Have you ever had a déjà-vu relationship? This is where the players in your life are new but the events that take place are definitely not. My response to this has previously always been frustration and if I am totally honest a slice of victimhood. 'Why is this always happening to me?'
What I am learning now is that until I resolve the conflict within myself I should expect to be visited by this time and time again.
This has been my personal lesson this week. It took me a moment to fully recognise what was being played out because it looked a little different than before and yet when I became clear about the opportunity that was in front of me I was grateful. But still a little scared.

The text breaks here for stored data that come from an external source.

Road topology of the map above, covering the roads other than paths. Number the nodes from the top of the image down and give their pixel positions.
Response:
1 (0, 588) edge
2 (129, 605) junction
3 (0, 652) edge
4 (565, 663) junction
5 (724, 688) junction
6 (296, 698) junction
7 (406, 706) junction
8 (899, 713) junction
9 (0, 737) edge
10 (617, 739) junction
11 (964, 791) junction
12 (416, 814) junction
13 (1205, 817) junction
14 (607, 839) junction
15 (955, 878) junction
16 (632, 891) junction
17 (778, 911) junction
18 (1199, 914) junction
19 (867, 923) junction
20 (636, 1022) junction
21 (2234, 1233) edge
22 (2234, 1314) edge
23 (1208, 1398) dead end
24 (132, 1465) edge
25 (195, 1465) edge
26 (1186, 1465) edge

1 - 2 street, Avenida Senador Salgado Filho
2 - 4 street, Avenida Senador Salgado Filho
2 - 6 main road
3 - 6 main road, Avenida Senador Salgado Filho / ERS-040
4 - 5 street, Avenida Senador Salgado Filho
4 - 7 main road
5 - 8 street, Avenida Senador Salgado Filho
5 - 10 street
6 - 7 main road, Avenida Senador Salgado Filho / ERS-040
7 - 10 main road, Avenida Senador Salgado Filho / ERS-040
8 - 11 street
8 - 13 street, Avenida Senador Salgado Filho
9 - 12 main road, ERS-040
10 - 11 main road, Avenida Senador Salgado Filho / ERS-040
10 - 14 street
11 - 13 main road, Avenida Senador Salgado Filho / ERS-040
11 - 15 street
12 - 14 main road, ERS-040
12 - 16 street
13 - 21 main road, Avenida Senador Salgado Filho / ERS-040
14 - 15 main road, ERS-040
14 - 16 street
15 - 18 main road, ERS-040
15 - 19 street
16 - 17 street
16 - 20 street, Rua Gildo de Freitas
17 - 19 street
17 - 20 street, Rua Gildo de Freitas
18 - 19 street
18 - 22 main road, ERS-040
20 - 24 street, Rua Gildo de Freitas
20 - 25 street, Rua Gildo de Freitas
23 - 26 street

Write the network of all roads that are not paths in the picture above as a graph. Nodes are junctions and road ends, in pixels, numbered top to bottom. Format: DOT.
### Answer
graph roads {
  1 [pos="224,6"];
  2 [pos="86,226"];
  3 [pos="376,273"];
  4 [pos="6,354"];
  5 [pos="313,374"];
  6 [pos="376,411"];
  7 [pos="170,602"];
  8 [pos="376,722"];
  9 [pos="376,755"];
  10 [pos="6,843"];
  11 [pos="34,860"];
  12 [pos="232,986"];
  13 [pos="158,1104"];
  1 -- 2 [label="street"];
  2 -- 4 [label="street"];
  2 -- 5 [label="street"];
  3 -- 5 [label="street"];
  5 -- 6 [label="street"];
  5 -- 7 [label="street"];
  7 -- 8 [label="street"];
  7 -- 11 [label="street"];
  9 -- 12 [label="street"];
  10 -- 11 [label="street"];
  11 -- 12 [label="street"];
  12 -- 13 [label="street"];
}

I was being faced with the truth about my boundary setting. Or rather the fact that I do not set boundaries. I need to start being vocal about what I expect and not just allow my continual disappointment to compound itself into low self-worth.
I do not voice my true feelings because I am afraid of abandonment and as a result I only abandon myself.
As I continue writing my book, Becoming H.E.R. and start to meet with participants and collaborators of the overall project, it is imperative that I live the ideas I am presenting.
This project has required deep examination of my life. I can see how wrong I was, how right I was, where I did not trust myself and could have saved time. Although it would be easy to be sad about many things my overall sentiment is amazement. Somehow I made it through and still have the curiosity to continue.
What life is showing me right now is that there is no need to keep repeating patterns. Freedom is always a choice.